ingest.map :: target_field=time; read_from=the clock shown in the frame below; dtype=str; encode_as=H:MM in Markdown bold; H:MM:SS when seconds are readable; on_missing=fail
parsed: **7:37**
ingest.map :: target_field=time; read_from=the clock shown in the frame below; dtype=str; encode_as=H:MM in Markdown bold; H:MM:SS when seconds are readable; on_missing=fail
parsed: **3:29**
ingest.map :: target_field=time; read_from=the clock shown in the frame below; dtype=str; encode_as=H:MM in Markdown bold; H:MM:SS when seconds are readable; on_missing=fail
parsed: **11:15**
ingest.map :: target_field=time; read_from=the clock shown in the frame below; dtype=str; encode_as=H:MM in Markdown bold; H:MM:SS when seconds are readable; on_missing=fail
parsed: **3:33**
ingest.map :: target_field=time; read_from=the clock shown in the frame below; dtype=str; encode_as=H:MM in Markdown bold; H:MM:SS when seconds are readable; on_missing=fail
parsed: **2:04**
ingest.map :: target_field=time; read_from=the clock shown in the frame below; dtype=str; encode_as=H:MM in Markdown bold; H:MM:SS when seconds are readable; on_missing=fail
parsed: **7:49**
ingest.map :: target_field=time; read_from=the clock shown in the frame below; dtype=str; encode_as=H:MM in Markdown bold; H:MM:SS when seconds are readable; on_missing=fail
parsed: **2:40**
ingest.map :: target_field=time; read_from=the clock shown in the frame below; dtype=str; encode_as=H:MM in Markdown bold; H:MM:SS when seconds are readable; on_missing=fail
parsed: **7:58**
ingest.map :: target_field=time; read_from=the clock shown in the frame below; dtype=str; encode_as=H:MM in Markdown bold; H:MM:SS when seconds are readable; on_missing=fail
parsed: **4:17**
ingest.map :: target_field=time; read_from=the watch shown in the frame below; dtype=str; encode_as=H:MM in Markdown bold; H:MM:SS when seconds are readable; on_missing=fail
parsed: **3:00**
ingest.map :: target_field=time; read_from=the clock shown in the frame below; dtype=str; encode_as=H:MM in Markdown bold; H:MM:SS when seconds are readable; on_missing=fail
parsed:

### PROBLEM TO WORK ON
Copy out every one of the records above word for word, keeping them in the same order.

### TASK OUTPUT
ingest.map :: target_field=time; read_from=the clock shown in the frame below; dtype=str; encode_as=H:MM in Markdown bold; H:MM:SS when seconds are readable; on_missing=fail
parsed: **7:37**
ingest.map :: target_field=time; read_from=the clock shown in the frame below; dtype=str; encode_as=H:MM in Markdown bold; H:MM:SS when seconds are readable; on_missing=fail
parsed: **3:29**
ingest.map :: target_field=time; read_from=the clock shown in the frame below; dtype=str; encode_as=H:MM in Markdown bold; H:MM:SS when seconds are readable; on_missing=fail
parsed: **11:15**
ingest.map :: target_field=time; read_from=the clock shown in the frame below; dtype=str; encode_as=H:MM in Markdown bold; H:MM:SS when seconds are readable; on_missing=fail
parsed: **3:33**
ingest.map :: target_field=time; read_from=the clock shown in the frame below; dtype=str; encode_as=H:MM in Markdown bold; H:MM:SS when seconds are readable; on_missing=fail
parsed: **2:04**
ingest.map :: target_field=time; read_from=the clock shown in the frame below; dtype=str; encode_as=H:MM in Markdown bold; H:MM:SS when seconds are readable; on_missing=fail
parsed: **7:49**
ingest.map :: target_field=time; read_from=the clock shown in the frame below; dtype=str; encode_as=H:MM in Markdown bold; H:MM:SS when seconds are readable; on_missing=fail
parsed: **2:40**
ingest.map :: target_field=time; read_from=the clock shown in the frame below; dtype=str; encode_as=H:MM in Markdown bold; H:MM:SS when seconds are readable; on_missing=fail
parsed: **7:58**
ingest.map :: target_field=time; read_from=the clock shown in the frame below; dtype=str; encode_as=H:MM in Markdown bold; H:MM:SS when seconds are readable; on_missing=fail
parsed: **4:17**
ingest.map :: target_field=time; read_from=the watch shown in the frame below; dtype=str; encode_as=H:MM in Markdown bold; H:MM:SS when seconds are readable; on_missing=fail
parsed: **3:00**
ingest.map :: target_field=time; read_from=the clock shown in the frame below; dtype=str; encode_as=H:MM in Markdown bold; H:MM:SS when seconds are readable; on_missing=fail
parsed:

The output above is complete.